# Extrait
* * * *

Et quand bien même des travaux sur le VIH y aurait été menés, « il s’agit d’excellentes équipes de chercheurs, qui ont publié des articles de très haut niveau, souligne la virologue Anne Goffard, Il ne faut pas les prendre pour des idiots et s’imaginer qu’ils jouent aux apprentis sorciers dans leurs laboratoires ».
« L’ingénierie moléculaire existe, précise le chercheur Étienne Decroly. On cherche notamment à savoir pourquoi les virus sont dangereux pour une espèce. On peut ainsi essayer d’insérer des séquences précises pour créer des facteurs de virulence. Mais quand on regarde le SARS-CoV-2, rien ne prouve l’existence de séquences intentionnellement rajoutées, et on trouve les traces d’évolutions naturelles tout au long du génome ».
Des « mutations encourageantes » ?
Le Pr Montagnier évoque aussi, à propos du Covid-19, des « mutations spectaculaires », car, assure-t-il, la nature ôterait d’elle-même les « corps étrangers du génome du coronavirus », – soit ici, la séquence VIH qui aurait été ajoutée – et ce, « au fur et à mesure que le virus passe d’un patient à l’autre ». Cette assertion fait bondir la virologue Anne Goffard. « On observe, contrairement à ce qu’il dit, que le virus n’a que peu muté depuis son apparition, comme on s’y attendait », explique la spécialiste des coronavirus, qui s’appuie sur la mise en commun des travaux de chercheurs de nombreux pays.
Tous ont séquencé la forme de génome apparue dans leur pays respectif (France, Italie, Chine, Etats-Unis…) et les résultats de ces banques de données sont sans appel. « Le Covid-19 mute beaucoup moins que ne peut muter le VIH par exemple, car les coronavirus ont la particularité d’avoir un enzyme qui corrige les erreurs qui peuvent se produire au cours de la réplication », appuie Anne Goffard. « On peut constater que tout se passe de manière attendue pour ce type de virus. Il y a des mutations qui apparaissent, mais rien n’amène à démontrer une sélection particulière de souches plus virulente », précise Étienne Decroly, chercheur du CNRS au laboratoire AFMB.

* * * *

# Jeu de données
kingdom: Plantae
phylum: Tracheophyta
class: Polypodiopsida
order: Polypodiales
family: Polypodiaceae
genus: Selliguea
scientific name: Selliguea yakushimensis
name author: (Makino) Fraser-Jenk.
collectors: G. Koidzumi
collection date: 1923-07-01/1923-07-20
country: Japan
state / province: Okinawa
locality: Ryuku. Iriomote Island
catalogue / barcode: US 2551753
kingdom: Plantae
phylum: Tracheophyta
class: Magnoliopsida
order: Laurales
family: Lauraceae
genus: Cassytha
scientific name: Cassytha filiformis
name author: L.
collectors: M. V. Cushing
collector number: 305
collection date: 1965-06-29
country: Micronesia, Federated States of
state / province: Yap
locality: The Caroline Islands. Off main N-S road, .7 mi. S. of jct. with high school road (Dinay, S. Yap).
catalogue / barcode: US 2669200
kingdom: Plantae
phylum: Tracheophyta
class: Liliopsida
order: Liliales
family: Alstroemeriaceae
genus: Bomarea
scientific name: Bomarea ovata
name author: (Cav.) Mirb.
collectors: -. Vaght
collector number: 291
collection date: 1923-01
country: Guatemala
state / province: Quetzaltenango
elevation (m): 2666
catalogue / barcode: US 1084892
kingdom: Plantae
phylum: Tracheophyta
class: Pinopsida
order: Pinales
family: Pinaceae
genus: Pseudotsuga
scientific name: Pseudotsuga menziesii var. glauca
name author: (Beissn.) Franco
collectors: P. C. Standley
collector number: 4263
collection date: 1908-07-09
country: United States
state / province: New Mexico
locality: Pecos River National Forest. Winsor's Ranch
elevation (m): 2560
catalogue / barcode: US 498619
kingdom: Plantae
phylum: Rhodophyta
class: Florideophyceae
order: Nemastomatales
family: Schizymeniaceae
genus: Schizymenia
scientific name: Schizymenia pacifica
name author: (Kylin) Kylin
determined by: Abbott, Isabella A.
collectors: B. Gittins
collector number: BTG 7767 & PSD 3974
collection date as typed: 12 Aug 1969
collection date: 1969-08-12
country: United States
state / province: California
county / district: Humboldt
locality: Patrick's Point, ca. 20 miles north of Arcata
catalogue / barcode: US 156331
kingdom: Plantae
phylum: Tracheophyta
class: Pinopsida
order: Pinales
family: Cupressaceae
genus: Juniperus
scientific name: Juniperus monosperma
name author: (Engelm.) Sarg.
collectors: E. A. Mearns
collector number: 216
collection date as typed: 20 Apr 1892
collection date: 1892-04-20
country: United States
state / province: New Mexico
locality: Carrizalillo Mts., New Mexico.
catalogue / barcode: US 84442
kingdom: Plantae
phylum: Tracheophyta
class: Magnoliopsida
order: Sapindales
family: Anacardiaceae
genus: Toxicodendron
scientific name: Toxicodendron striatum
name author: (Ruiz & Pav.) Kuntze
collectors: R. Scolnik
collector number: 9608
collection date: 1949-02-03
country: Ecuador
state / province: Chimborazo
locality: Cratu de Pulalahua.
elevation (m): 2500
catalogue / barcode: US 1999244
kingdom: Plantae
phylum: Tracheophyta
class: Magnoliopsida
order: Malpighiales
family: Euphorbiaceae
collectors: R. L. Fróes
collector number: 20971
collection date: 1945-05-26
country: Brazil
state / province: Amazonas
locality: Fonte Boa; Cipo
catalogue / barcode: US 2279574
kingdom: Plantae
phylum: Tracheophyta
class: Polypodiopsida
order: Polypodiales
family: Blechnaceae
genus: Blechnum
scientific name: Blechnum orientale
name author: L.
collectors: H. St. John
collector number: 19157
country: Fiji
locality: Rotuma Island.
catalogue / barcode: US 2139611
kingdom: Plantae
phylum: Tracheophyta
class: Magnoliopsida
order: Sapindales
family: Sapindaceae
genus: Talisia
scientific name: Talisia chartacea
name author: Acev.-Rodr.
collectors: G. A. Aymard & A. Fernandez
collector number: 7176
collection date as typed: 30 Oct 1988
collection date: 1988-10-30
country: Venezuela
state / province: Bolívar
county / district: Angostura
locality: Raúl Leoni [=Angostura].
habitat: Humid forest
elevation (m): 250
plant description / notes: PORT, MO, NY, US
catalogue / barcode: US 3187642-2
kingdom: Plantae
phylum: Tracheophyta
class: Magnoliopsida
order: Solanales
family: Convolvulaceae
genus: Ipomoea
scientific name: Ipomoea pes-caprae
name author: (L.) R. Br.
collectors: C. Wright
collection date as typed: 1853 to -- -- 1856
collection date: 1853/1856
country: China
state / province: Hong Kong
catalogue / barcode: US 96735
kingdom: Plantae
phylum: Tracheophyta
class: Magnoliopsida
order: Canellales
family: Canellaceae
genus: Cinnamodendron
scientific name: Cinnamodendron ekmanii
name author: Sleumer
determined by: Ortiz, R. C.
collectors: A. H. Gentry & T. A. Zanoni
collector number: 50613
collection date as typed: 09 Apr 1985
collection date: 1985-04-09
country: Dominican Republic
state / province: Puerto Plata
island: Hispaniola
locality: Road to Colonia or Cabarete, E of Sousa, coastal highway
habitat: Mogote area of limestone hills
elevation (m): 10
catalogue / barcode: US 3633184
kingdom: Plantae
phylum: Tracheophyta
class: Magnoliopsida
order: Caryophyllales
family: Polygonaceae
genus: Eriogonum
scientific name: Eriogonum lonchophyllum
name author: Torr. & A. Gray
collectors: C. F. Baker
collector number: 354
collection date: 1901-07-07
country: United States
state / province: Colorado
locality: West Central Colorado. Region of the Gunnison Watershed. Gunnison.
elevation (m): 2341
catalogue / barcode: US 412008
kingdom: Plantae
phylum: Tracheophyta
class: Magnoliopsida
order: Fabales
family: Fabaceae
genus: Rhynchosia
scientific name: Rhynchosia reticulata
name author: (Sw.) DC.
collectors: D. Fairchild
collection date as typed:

* * * *

# Consignes et exercices
a – D'après l'extrait sur le SARS-CoV-2, pourquoi le Covid-19 mute-t-il beaucoup moins que le VIH ?
b – Poursuivez, s'il vous plaît, l'extrait sur le SARS-CoV-2 à partir de l'endroit où il s'arrête.
La liste ne sert à rien pour ce travail.

# Réponses aux exercices
a – Parce que les coronavirus ont un enzyme qui corrige les erreurs pouvant se produire au cours de la réplication.

b –
Quelle est aujourd’hui la crédibilité du Pr Montagnier ?
Il ne s’agit pas là, bien au contraire, des premiers propos infondés, voire teintés de complotisme, tenus par le prix Nobel de médecine. Avant même sa consécration en 2008, le professeur Montagnier a, en vrac, soutenu la théorie pour le moins controversée de la « mémoire de l’eau », qui voudrait que l’eau garde les propriétés de substances avec lesquelles elle a été en contact, préconisé au pape Jean-Paul II de soigner des problèmes d’élocution avec de la papaye fermentée (aux bienfaits jamais avérés) ou, plus récemment proposé de soigner l’autisme avec des antibiotiques. En 2009, ce spécialiste mondialement reconnu du VIH avait déclaré que certains bons systèmes immunitaires pouvaient « se débarrasser du virus en quelques semaines » ajoutant que « l’alimentation pas très équilibrée » des populations africaines pouvait expliquer leur contamination. La teneur de ses propos avait été invalidée par la chercheuse Françoise Barré-Sinoussi, qui avait découvert avec lui le virus du sida en 1983.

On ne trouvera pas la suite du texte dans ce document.